Actually, I must admit, working at the Giubileo wasn’t all awful. They had given me a reasonably clean room to live in. That was in the Indentureds’ tower flat, though that particular place was a good long trudge up the hill from the bakery. It wasn’t all mine, either. I shared it with somebody—Scandinavian? Dutch? I never did find out—named Jiri Kopthellen. Still, the place had its own little bathroom, which was a step above most of what I’d had in Egypt. Or what I’d had on Staten Island, either. It also not only had a bed—all right, a cot—for each of us and a multichannel wall screen to share, but even a little fridge that Jiri kept filled with Italian beer. And, maybe best of all, I lucked out in having that same Jiri Kopthellen for a roommate. Or, more accurately, in that I usually didn’t have Jiri there at all. He had a wife with an apartment of their own a couple of stops down the electric toward the city of Naples, and he much preferred to spend his off-duty time there.
In my own off-duty time I was kept pretty busy learning how to be a First Century Roman slave. Mostly that meant learning the “Roman” currency that was the only kind of money you could legally spend inside the walls of the Jubilee: The silver denarius was worth sixteen asses or four sestertii; the sestertius, which was made of oricalchum (a kind of silver-copper mixture) was worth four asses; and one copper as, at the Jubilee’s extortionate money-changing rate, equaled one euro.

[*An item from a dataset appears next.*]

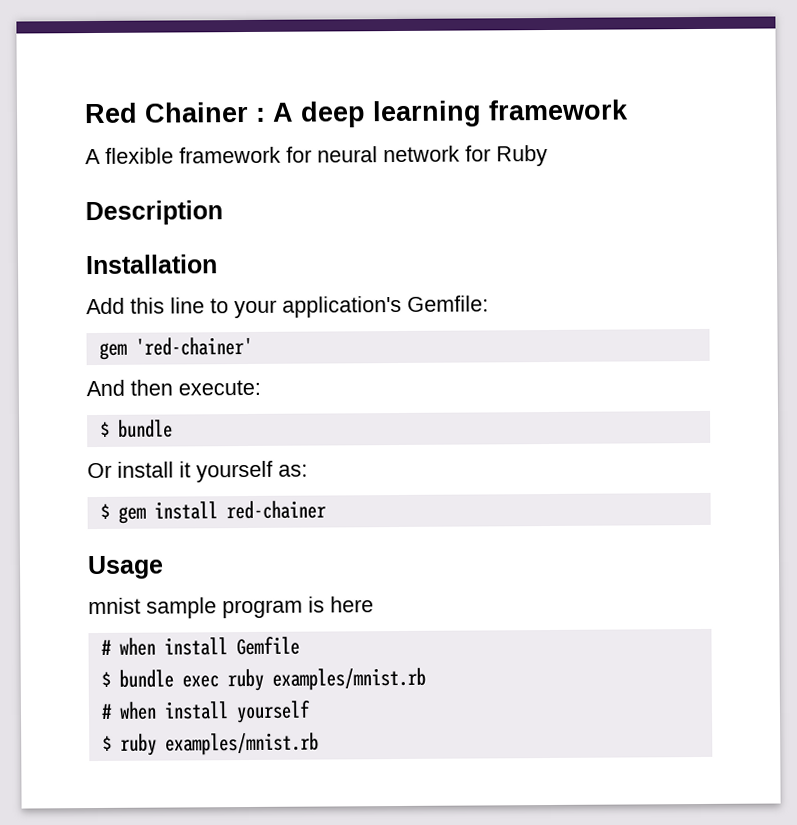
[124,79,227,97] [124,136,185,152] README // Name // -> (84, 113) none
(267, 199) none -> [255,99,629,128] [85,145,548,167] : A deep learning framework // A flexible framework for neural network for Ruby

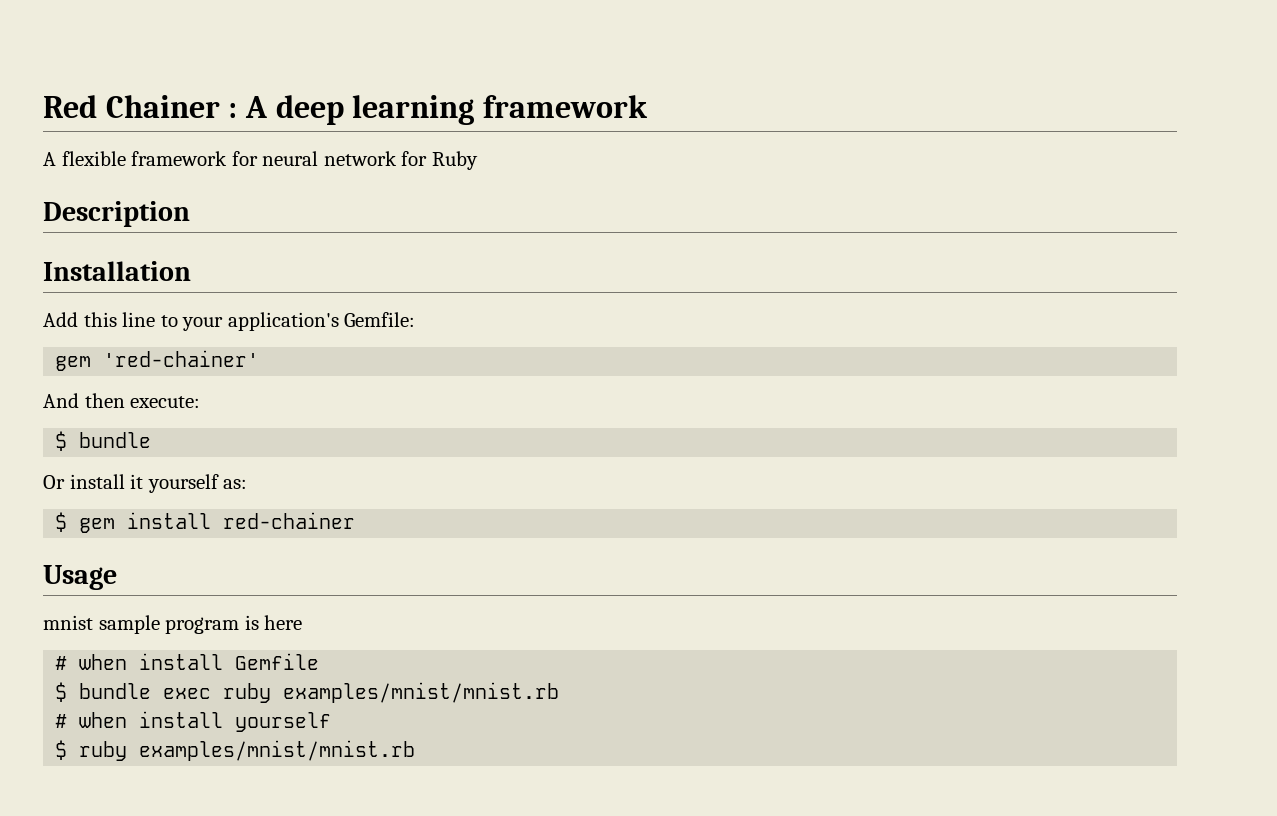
[271,667,426,691] examples/mnist.rb -> [283,682,560,703] examples/mnist/mnist.rb
[164,732,319,756] examples/mnist.rb -> [139,740,416,761] examples/mnist/mnist.rb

That part I was interested in, because I was confident that there would be some good fiddles possible with befuddled tourists trying to make change. And apart from that all I really had to learn was to get out of the way of any free Roman, especially if he wore the toga that meant he was of senatorial rank. And also meant that he was invariably a virt, since there weren’t any live Roman senators still around. And, of course, to consider the tourists as honorary senators, since it was their money that paid our bills.
The job itself, of course, continued to be lousy.
I suppose I would have liked it better if I’d managed to make a few friends. I hadn’t. There didn’t seem to be a lot of friendship on offer at Pompeii that year. And twice, in the first few times I tried striking up a conversation with a stranger, I discovered that some of the rest of the world really disliked Americans. They blamed us for letting Yellowstone happen.